- _TEXT_
########################################
Net zero-emission aviation is one step closer following the launch of a new competition to support the development of cutting-edge facilities capable of turning everyday waste into jet fuel.
The Green Fuel, Green Skies competition, which is part of the Prime Minister’s Ten Point Plan, will support UK companies as they pioneer new technologies to convert household rubbish, waste wood and excess electricity into sustainable aviation fuel.
Offering emissions savings of more than 70% compared to conventional jet fuel, these projects will help put flying onto a more sustainable path while helping to create up to 11,500 jobs over the coming decades.
Companies will be able to bid for a share of £15 million (€17.5 million) to kick start the development of first-of-a-kind production plants in the UK to produce these fuels at scale.
This comes as the government’s second Jet Zero Council meeting was attended by new CEO Emma Gilthorpe, chief operating officer at Heathrow Airport. Promoting the vision of the group, she said she would increase its reach with key stakeholders across the sector helping drive forward the decarbonisation of aviation.
Joining the roster of industry and environmental experts, new additions from the Royal Air Force (RAF) and Civil Aviation Authority (CAA) will bring new knowledge and experience to the council.
Transport Secretary, Grant Shapps, said: “As the aviation sector emerges out of the pandemic and looks towards recovery over the coming months, we must put our environmental commitments at the centre of everything we do – so not only do we build back better, we also build back greener.
“That’s why we’re stepping up our work on the council, recruiting new members and launching pioneering efforts to ensure that we continue to lead the world by example and deliver on our ambitious net-zero targets.”
Business Secretary, Kwasi Kwarteng, added: “Today’s meeting of the Jet Zero Council demonstrates the vital collaboration between government and industry that will make zero-emission flights a reality. Britain’s aerospace sector is at the centre of our plans to build back greener from the pandemic. We are committed to supporting its recovery and investing in green tech to take us closer to zero carbon take-off.”
Chair of Sustainable Aviation Adam Morton said: “This funding is a positive step closer to getting a British sustainable aviation fuel industry off the ground. SAF technology is available now, can cut aviation carbon emissions by at least 70% compared with fossil fuels and requires no modifications to existing aircraft or refuelling infrastructure. These new fuels can also be produced throughout the UK, creating tens of thousands of green jobs and generating billions of pounds for our economy in our industrial heartlands.
“But if the UK is serious about becoming a world leader in SAF production and supply, the Government must accelerate its support for this nascent industry by complementing this funding with the right policies to support the commercialisation of SAF at scale, as Sustainable Aviation has set out. With a world leading SAF industry, and innovations in electric and hydrogen aircraft, Britain can become a Jet Zero pioneer.”
########################################
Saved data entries
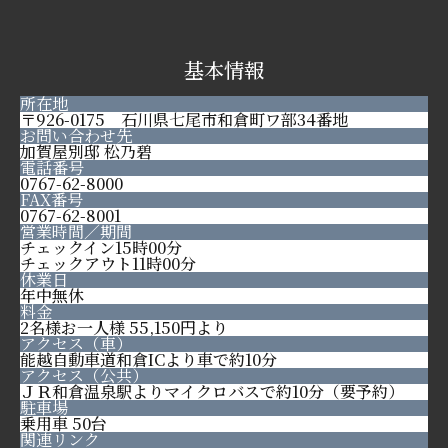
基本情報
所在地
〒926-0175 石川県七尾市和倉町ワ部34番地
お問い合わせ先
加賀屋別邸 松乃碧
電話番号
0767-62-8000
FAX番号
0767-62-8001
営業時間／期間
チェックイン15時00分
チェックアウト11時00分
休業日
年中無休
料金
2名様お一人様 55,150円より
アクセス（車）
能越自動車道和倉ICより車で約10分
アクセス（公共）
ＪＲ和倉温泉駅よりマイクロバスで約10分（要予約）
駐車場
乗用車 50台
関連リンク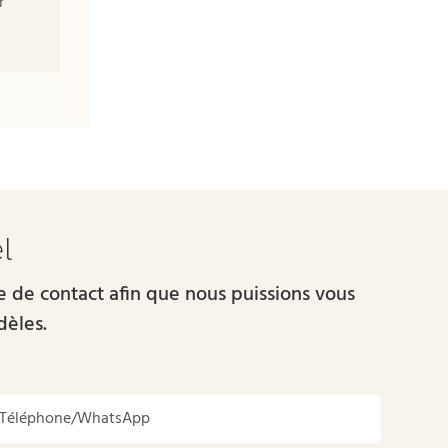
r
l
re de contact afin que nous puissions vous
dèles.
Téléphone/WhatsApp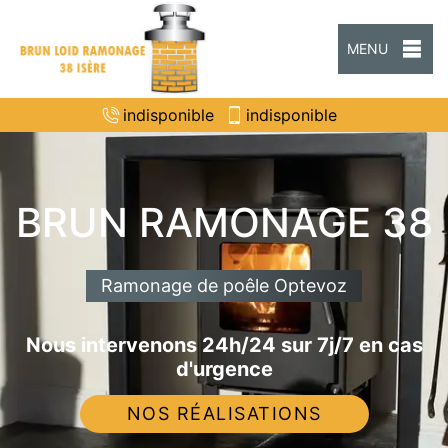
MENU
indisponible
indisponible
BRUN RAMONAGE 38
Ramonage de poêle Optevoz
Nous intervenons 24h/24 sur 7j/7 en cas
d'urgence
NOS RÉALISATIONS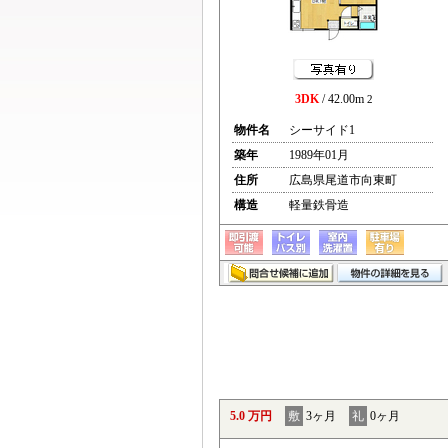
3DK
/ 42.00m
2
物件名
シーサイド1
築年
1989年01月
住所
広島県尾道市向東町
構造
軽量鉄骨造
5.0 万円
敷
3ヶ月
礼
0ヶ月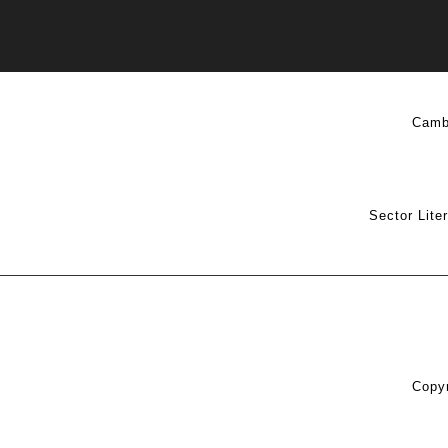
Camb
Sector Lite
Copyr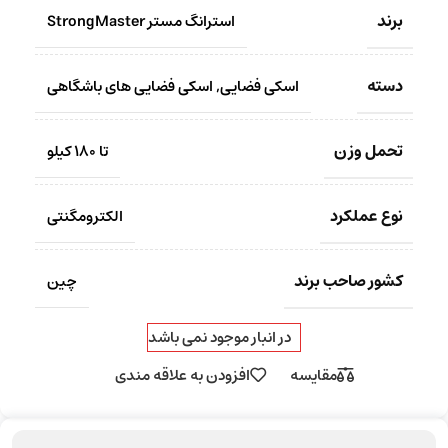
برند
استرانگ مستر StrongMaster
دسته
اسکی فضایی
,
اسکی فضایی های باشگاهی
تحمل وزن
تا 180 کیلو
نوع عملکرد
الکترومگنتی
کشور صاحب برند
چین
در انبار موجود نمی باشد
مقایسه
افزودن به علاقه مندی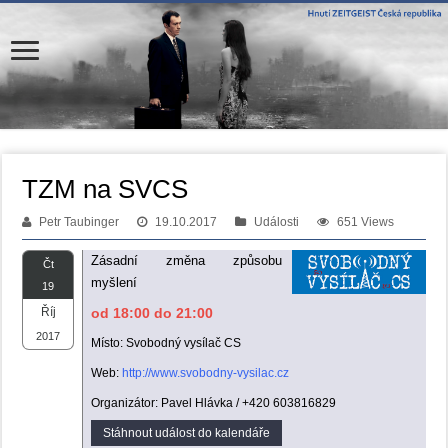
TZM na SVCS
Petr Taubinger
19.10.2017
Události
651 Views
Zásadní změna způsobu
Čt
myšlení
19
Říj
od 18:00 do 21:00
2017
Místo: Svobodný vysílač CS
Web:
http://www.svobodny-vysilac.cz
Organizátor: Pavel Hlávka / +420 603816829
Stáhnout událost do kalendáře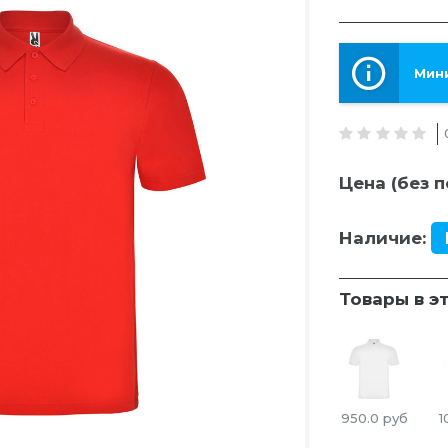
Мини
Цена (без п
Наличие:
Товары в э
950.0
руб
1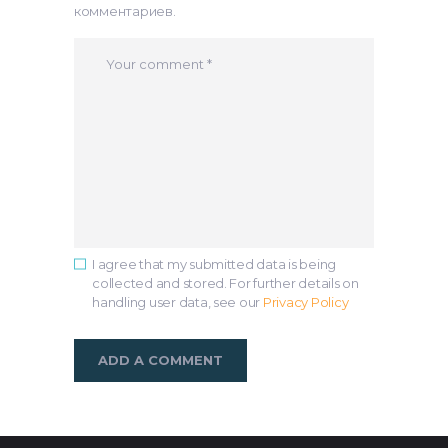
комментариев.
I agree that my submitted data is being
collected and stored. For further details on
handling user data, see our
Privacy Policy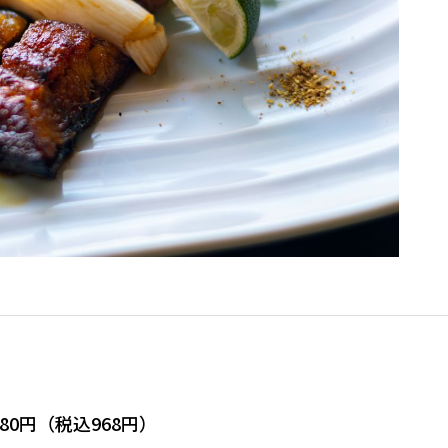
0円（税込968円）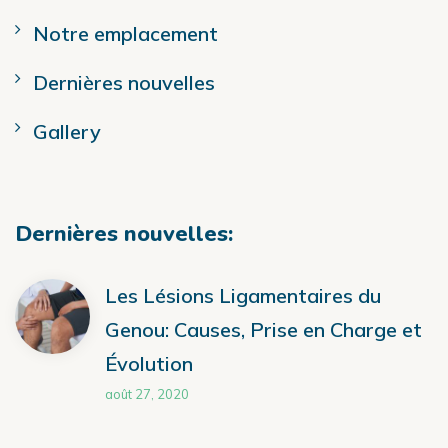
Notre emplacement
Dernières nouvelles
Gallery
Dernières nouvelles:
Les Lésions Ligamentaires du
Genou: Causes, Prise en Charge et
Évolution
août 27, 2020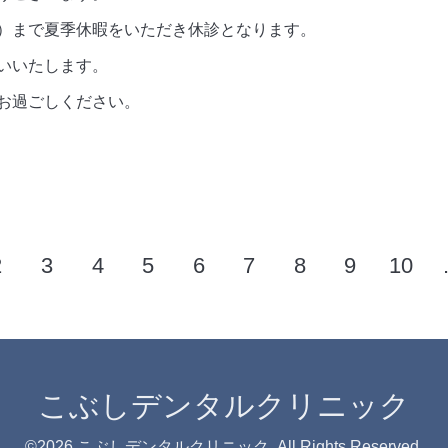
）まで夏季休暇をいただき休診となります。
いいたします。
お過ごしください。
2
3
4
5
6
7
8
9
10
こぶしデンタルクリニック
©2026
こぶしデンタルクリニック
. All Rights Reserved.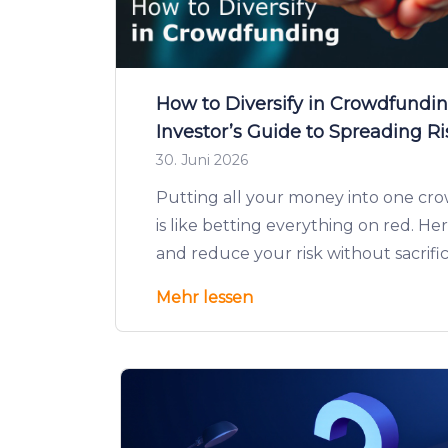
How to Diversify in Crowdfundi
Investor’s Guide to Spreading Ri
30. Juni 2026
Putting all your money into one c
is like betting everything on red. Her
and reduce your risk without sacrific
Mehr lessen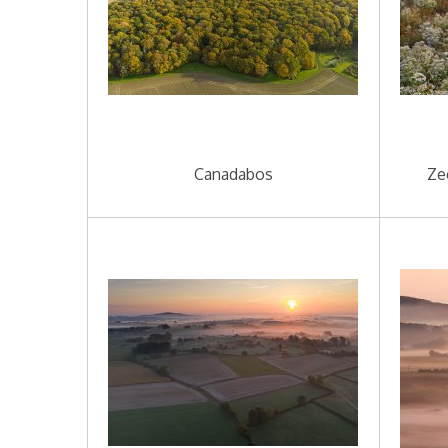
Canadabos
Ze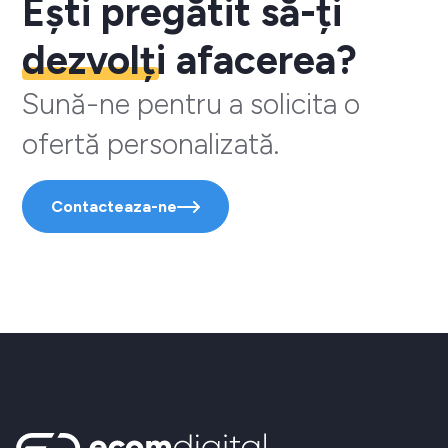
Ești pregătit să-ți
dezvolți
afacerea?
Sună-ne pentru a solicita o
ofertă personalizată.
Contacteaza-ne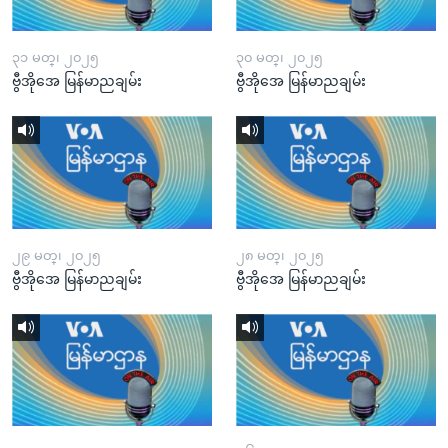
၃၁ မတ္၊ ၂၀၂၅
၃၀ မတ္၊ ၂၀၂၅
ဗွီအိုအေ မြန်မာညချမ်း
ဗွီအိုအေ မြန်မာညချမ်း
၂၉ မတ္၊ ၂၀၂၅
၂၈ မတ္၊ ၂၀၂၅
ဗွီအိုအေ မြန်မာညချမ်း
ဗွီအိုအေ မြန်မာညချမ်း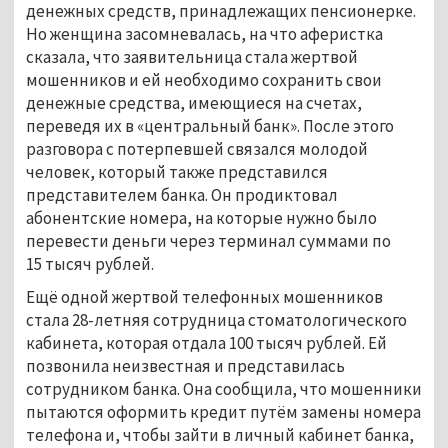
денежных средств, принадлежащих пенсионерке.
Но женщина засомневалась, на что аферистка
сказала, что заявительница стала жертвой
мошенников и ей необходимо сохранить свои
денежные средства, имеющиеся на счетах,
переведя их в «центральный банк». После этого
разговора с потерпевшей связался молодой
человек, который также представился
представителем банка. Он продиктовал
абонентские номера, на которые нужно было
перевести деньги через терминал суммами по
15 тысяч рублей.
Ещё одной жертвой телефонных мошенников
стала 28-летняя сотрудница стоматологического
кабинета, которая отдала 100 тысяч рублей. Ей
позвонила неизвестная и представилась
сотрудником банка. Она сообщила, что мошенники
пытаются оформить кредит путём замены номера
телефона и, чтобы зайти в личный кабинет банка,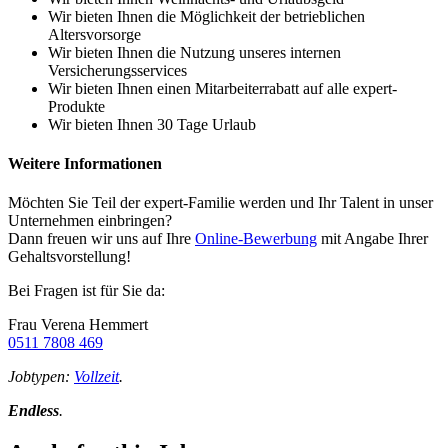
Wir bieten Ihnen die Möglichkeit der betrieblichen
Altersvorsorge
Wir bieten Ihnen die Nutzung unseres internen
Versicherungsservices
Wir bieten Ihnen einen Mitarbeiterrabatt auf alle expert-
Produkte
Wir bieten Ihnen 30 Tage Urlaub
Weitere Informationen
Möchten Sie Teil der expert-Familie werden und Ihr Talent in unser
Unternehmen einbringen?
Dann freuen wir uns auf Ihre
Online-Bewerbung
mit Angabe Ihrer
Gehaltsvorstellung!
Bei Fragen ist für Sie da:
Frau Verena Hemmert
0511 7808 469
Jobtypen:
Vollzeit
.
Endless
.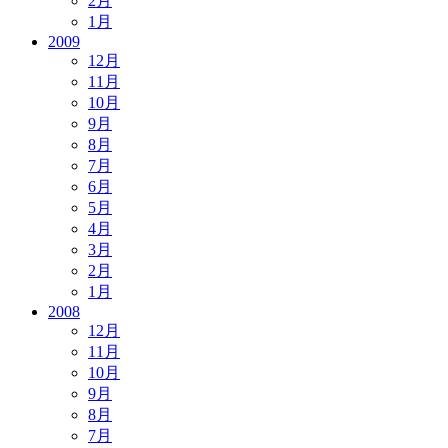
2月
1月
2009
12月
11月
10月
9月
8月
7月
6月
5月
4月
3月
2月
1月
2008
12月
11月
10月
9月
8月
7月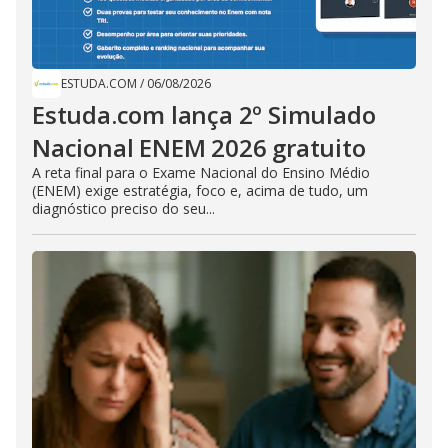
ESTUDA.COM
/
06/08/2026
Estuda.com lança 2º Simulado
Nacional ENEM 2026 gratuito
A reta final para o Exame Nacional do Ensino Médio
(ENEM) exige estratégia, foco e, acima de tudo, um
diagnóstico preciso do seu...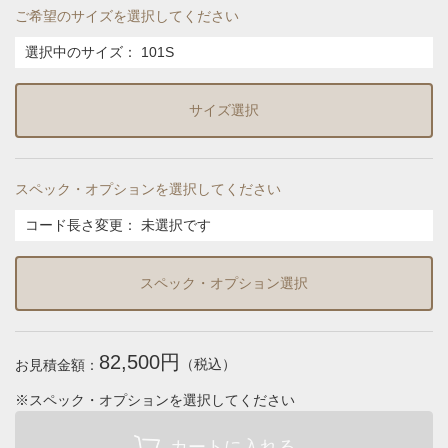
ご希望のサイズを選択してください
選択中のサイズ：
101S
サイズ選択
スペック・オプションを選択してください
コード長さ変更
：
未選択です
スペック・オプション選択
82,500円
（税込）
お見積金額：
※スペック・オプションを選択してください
########################################
- _REQUIRED ACTION_
Reproduce word for word the passage of the text on the Green Fuel, Green Skies competition from "Companies will be" up to and including "fuels at scale.".

- _SOLUTION TO THIS EXERCISE_
Companies will be able to bid for a share of £15 million (€17.5 million) to kick start the development of first-of-a-kind production plants in the UK to produce these fuels at scale.